Joanne Mayer

Personal information
- Nationality: France
- Born: 16 March 1993 (age 33) Mulhouse, France
- Height: 1.67 m (5 ft 5+1⁄2 in)
- Weight: 57 kg (126 lb)

Sport
- Sport: Canoeing
- Event: Sprint canoe
- Club: Mulhouse-AS Cheminots Riedisheim
- Coached by: Sébastien Mayer

= Joanne Mayer =

French canoeist

Joanne Mayer (born 16 March 1993 in Mulhouse) is a French sprint canoeist. Mayer is a member of the canoe and kayak team for Mulhouse-AS Cheminots Riedisheim, and is coached and trained by her father Sébastien Mayer, who competed in the men's kayak four (1000 m) at the 1992 Summer Olympics in Barcelona. Her grandfather Albert Mayer, on the other hand, also participated in the same discipline at the 1968 Summer Olympics in Mexico City.

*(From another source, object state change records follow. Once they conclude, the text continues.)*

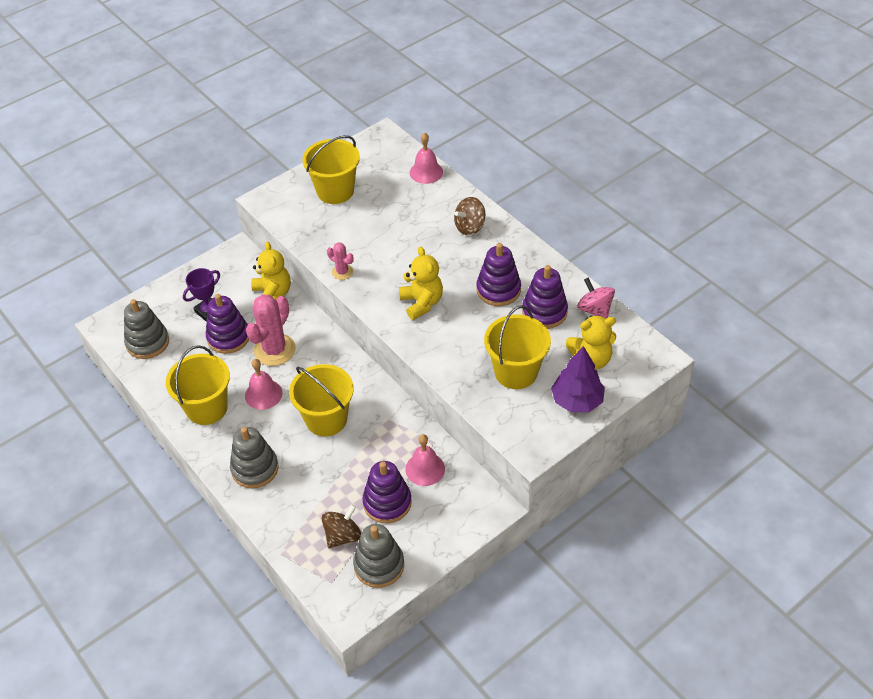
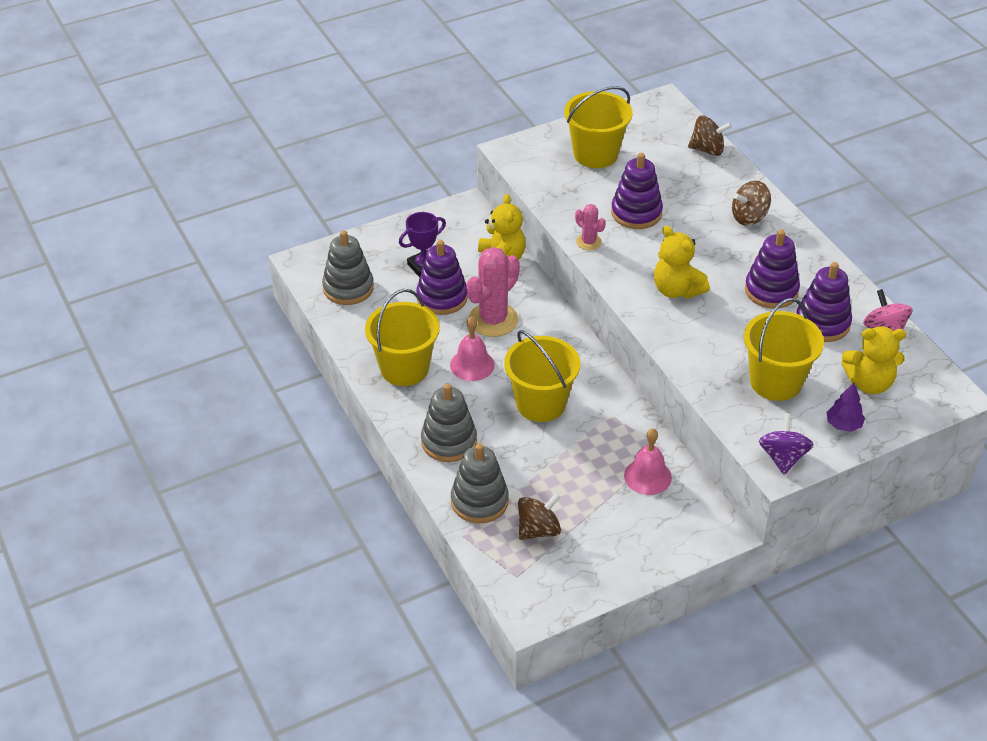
camera: 10 degrees right, 5 degrees down
(379, 565) = (575, 568): grey stacking toy -> grey stacking toy (479, 501)
(387, 502) = (596, 504): purple stacking toy -> purple stacking toy (636, 213)
(421, 303) = (676, 290): yellow teddy bear -> yellow teddy bear turned 150 degrees clockwise
(426, 172) = (707, 150): pink bell -> brown spinning top
(533, 440) = (783, 457): none -> purple spinning top
(577, 401) = (843, 425): purple tree -> purple tree, size x0.60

Mayer represented France at the 2012 Summer Olympics in London, where she competed in the women's K-4 500 metres, along with her teammates Marie Delattre, Sarah Guyot, and Gabrielle Tuleu. Mayer and her team finished last in the final by more than a second behind the Russian team (led by Yuliana Salakhova), recording the slowest time of 1:35.299.